I would like to know how to remove the newline from a certain part of my file, but not all of it.
I am piping the result of my program into sed in order to convert the file to a specific format. The input file looks like that:
>sctg_0002_0001 length=2745 TCCCCCTCCCGTACCGGTTTGCGCTATTATACCGGCCTTGAATCGAGCAAAGGCTCCAAACAATTTCATTACAAACAGATTGGGGATGTATGACGTGGCT NNNNNNNNNNNNNNNNNNNNNNNNNNNNNNNNNNNNNNNNNNNNNNNNNNNNNNNNNNNNNNNNNNNNNNNNNNNNNNNNNNNNNNNNNNNNNNNNNNNN TTGACACGCTTGTTTCTGATGTCATCACCCATGAAGAGCTGTTATTTGGCCACCTGGCGTTCCTGCCTAAGCGTTGAGTGAATATTAAACACCTCTGCCC >sctg_0003_0001 length=2175 CAACAACCACTCTTAGCGCTGCTTGCCGCTGCCGATACCGAACGGGATGCGGTAGTCGCTGCTCTGCTCACCCAGACTCACGGTCAGGTTGCCCTGAGTA NNNNNNNNNNNNNNNNNNNNNNNNNNNNNNNNNNNNNNNNNNNNNNNNNNNNNNNNNNNNNNNNNNNNNNNNNNNNNNNNNNNNNNNNNNNNNNNNNNNN ...
This is what I need to do:
convert the ">" symbol into the string "SEQUENCE_ID="
remove everything after the double spaces in the header, e.g. " length=2745"
add part of the next header into the actual one - this should looks like that sctg00020001e00030001b
- 0002_0001 is part of the first header
- 0003_0001 is part of the second header.
delete the newline symbols from the sequence itself as if to make the fastA in one single line.
add the string "SEQUENCE_TEMPLATE=" to the sequence line.

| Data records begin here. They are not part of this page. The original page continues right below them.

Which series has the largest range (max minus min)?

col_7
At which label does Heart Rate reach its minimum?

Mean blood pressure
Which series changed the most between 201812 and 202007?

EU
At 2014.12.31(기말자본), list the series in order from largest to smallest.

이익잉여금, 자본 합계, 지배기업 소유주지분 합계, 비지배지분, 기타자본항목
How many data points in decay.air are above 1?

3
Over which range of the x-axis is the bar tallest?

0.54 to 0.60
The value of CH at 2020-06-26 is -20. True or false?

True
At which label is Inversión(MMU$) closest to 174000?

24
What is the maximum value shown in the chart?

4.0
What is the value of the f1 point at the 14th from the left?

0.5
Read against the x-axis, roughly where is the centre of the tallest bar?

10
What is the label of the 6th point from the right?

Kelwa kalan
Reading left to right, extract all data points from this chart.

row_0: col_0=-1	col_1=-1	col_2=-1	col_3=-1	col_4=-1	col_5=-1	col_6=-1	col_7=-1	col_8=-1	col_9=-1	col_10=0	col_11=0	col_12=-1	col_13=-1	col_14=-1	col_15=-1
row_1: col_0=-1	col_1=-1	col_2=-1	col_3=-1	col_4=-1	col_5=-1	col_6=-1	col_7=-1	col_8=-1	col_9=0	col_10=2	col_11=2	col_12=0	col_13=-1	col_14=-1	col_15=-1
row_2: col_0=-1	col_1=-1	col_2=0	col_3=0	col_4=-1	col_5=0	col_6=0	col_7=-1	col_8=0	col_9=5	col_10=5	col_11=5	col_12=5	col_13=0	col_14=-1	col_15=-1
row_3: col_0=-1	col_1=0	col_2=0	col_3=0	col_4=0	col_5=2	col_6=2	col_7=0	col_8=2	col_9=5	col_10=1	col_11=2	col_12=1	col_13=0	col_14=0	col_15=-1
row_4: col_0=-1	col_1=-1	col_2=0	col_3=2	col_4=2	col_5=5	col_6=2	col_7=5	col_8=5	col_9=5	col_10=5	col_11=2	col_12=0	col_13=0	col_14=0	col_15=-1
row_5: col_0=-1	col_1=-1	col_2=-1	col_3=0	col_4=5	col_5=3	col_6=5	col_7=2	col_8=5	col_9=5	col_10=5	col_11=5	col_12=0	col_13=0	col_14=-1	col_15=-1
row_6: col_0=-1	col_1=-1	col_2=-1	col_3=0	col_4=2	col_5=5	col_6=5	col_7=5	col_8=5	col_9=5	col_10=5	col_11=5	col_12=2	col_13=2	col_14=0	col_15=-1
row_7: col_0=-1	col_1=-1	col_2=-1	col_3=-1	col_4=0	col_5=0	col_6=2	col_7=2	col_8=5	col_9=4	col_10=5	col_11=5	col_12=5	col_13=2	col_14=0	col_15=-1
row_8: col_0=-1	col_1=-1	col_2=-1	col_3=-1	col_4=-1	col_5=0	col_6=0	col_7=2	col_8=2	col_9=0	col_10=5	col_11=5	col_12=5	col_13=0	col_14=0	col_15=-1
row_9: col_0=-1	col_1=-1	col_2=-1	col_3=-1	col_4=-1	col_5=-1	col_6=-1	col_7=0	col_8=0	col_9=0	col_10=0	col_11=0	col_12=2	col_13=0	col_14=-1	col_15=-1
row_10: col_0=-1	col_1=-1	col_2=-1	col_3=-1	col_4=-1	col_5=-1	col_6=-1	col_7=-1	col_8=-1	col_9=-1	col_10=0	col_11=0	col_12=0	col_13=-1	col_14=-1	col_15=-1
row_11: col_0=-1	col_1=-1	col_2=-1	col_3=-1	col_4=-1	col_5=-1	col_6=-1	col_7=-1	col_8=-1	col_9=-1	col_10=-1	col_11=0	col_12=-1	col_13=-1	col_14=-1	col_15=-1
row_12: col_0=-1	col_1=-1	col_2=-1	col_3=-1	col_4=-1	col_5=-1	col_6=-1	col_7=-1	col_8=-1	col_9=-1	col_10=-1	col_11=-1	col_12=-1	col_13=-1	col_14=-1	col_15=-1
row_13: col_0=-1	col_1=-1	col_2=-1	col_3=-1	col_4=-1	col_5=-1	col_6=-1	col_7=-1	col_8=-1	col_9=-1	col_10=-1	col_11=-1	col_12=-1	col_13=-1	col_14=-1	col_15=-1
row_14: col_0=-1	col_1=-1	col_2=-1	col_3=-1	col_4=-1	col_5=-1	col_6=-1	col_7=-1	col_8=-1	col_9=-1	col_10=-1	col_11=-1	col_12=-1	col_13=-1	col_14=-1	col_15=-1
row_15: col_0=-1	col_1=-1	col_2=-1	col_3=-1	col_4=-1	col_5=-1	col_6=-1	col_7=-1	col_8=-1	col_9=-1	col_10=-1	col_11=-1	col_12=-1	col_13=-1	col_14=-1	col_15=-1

add the symbol "=" after each sequence line
This is what I have done so far
perl convert_FastA.pl ScaffoldContigs.fasta | sed -e '/^>/ s/>/SEQUENCE_ID=/' | sed -e ':a;N;$!ba;/^SEQUENCE_ID=/ ! s/\n//'
the results of the first part looks like the sample above. rst sed command replace the ">" with the pattern needed.
At the end it should look like that:
SEQUENCE_ID=sctg_0002_0001e_0003_0001b SEQUENCE_TEMPLATE=CCCCCTCCCGTACCGGTTTGCGCTA... = SEQUENCE_ID=sctg_0003_0001e_0001_0001b SEQUENCE_TEMPLATE=CAACAACCACTCTTAGCGCTGCTTG... =
I tried to delete the newline with sed, but it didn't work how I imgined it. It delete either all of them or none. Besides I couldn't find any way to "save" the next line in order to put it in the header of the sequence before that.
I would appreciate any help I can get.